◆ Objectif énoncé 1
Donnez le nom de chacune des victimes tuées au château d'Escoire selon le texte sur l'affaire d'Escoire.
◆ Objectif énoncé 2
Recopiez mot pour mot, dans le texte sur l'affaire d'Escoire, le passage qui va de « De Georges Girard, j'avais » jusqu'à « supprimer un collaborateur. ».
◆ Objectif énoncé 3
D'après le texte sur l'affaire d'Escoire, combien de temps Henri Girard reste-t-il en prison à Périgueux dans l'attente du procès ?

Au soir du vendredi 24 octobre 1941, à Escoire, à quelques kilomètres de Périgueux, quatre personnes vivantes sont dans le château fermé de l'intérieur. Au matin du samedi 25 octobre 1941, trois de ces personnes sont mortes, assassinées à coups de serpe. L'hypothèse du suicide collectif est écartée, on penche vers celle du triple crime, une enquête est diligentée.
En 1941, Escoire est encore en zone libre. L'année précédente, la France a perdu la guerre contre l'Allemagne, le Maréchal Pétain a fait don de sa personne à la France et est parti avec son gouvernement à Vichy. Des trois morts d'Escoire, l'un est haut fonctionnaire à Vichy. Les autres sont la sœur du fonctionnaire et la domestique du château. Ce château est entré dans la famille à la fin du XIXe siècle. Cette famille, c'est celle de l'unique survivant du massacre, Henri Girard, fils de Georges Girard et neveu d'Amélie Girard, deux des assassinés de la nuit. Marie Soudeix, la bonne, n'a semble-t-il aucun lien de parenté avec les autres victimes.
De Georges Girard, j'avais entendu dire qu'il était haut fonctionnaire à Vichy et, de ce fait, pétainiste. De cela, certains m'avaient affirmé qu'il ne fallait pas aller chercher plus loin la raison de ce crime. Soit que Henri, le fils, s'opposait à son père collabo, soit que la Résistance voulait supprimer un collaborateur.
L'enquête est menée rondement, Henri Girard est inculpé. Dans les esprits, le fils est le coupable. D'ailleurs, ne dit-on pas qu'il est violent, instable, dépensier, en but avec l'autorité, pour tout dire un peu "dérangé" ? Henri est emprisonné dans la prison de Périgueux pour dix-neuf mois dans l'attente du procès. Son principal avocat est le célèbre Maurice Garçon — ami de Georges Girard — et ce dernier parvient, on ne sait comment, à sauver la tête d'Henri Girard en 1943 alors que toute la France est sous occupation allemande.
La suite, on la connaît. Henri Girard part pour l'Amérique du Sud, en revient, écrit, sous le pseudonyme de Georges Arnaud, le "Salaire de la peur". Ce livre est un beau succès populaire, il est adapté au cinéma par Henri-Georges Clouzot. Le sulfureux Henri Girard disparaît derrière sa nouvelle identité. Dans les esprits de ceux qui n'ont pas oublié l'affaire d'Escoire, ça ne fait pas beaucoup de doute, Henri Girard est le coupable. Henri meurt en 1987 sans rien avouer. Mais il n'est pas impossible qu'il fût innocent.

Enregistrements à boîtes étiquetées
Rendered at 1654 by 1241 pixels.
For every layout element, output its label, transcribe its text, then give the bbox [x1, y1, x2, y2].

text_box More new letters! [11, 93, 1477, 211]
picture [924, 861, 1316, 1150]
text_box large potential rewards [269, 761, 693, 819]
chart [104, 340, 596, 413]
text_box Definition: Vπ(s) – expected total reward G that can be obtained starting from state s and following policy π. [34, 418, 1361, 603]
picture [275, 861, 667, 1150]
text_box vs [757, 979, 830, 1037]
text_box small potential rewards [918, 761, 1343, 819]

◆ Bonne réponse 1
Georges Girard, Amélie Girard, Marie Soudeix

◆ Bonne réponse 2
De Georges Girard, j'avais entendu dire qu'il était haut fonctionnaire à Vichy et, de ce fait, pétainiste. De cela, certains m'avaient affirmé qu'il ne fallait pas aller chercher plus loin la raison de ce crime. Soit que Henri, le fils, s'opposait à son père collabo, soit que la Résistance voulait supprimer un collaborateur.

◆ Bonne réponse 3
Dix-neuf mois.